Filter the records below down to lines containing "with".

→ **DATA FOR ANALYSIS**
⁂

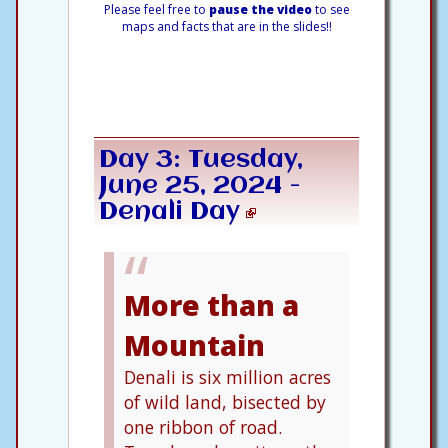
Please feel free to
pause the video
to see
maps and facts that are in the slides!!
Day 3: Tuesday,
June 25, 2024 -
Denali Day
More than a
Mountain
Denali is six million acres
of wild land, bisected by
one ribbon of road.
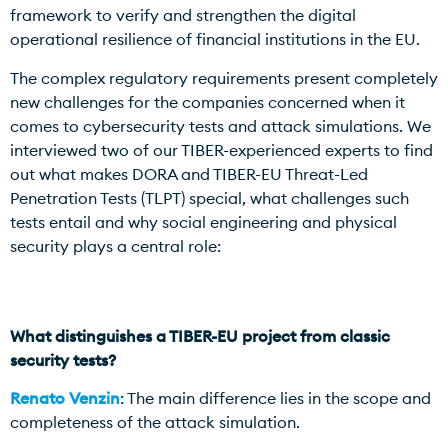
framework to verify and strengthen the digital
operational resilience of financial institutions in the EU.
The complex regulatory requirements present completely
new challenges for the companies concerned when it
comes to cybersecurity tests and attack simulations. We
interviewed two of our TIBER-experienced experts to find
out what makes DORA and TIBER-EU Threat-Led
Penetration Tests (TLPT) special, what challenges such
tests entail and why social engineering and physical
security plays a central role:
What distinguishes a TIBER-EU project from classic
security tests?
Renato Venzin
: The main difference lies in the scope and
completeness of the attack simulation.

⁂

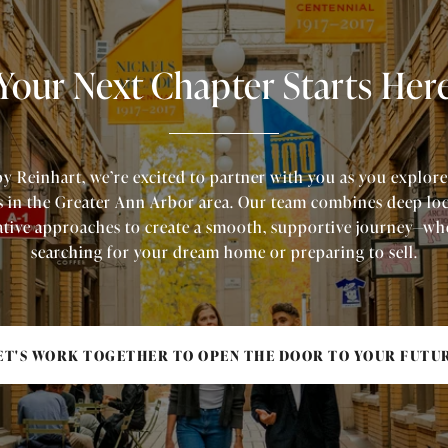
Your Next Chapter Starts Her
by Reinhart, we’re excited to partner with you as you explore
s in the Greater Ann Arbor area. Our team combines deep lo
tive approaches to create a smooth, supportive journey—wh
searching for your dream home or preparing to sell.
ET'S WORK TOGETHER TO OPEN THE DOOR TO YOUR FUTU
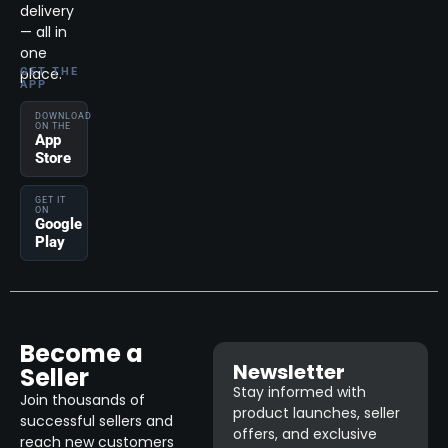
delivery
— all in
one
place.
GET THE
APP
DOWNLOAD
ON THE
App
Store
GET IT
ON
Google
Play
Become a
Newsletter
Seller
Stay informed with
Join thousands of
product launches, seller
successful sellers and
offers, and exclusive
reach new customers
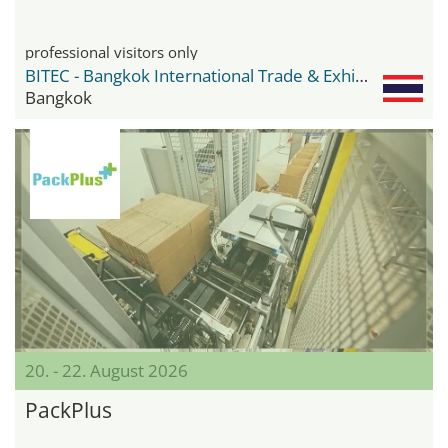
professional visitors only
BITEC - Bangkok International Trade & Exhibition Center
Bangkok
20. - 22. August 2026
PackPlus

⁂

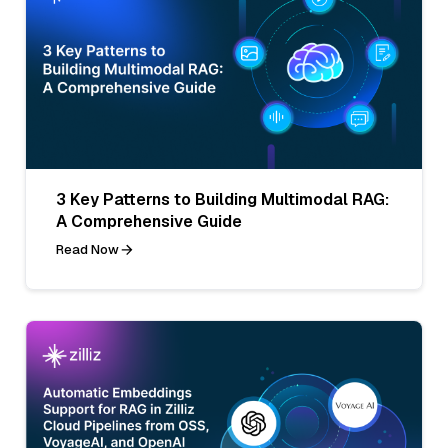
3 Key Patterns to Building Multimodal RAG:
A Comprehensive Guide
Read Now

⁂

→ **FINAL ANSWER**
by Reinhart, we’re excited to partner with you as you explore
Stay informed with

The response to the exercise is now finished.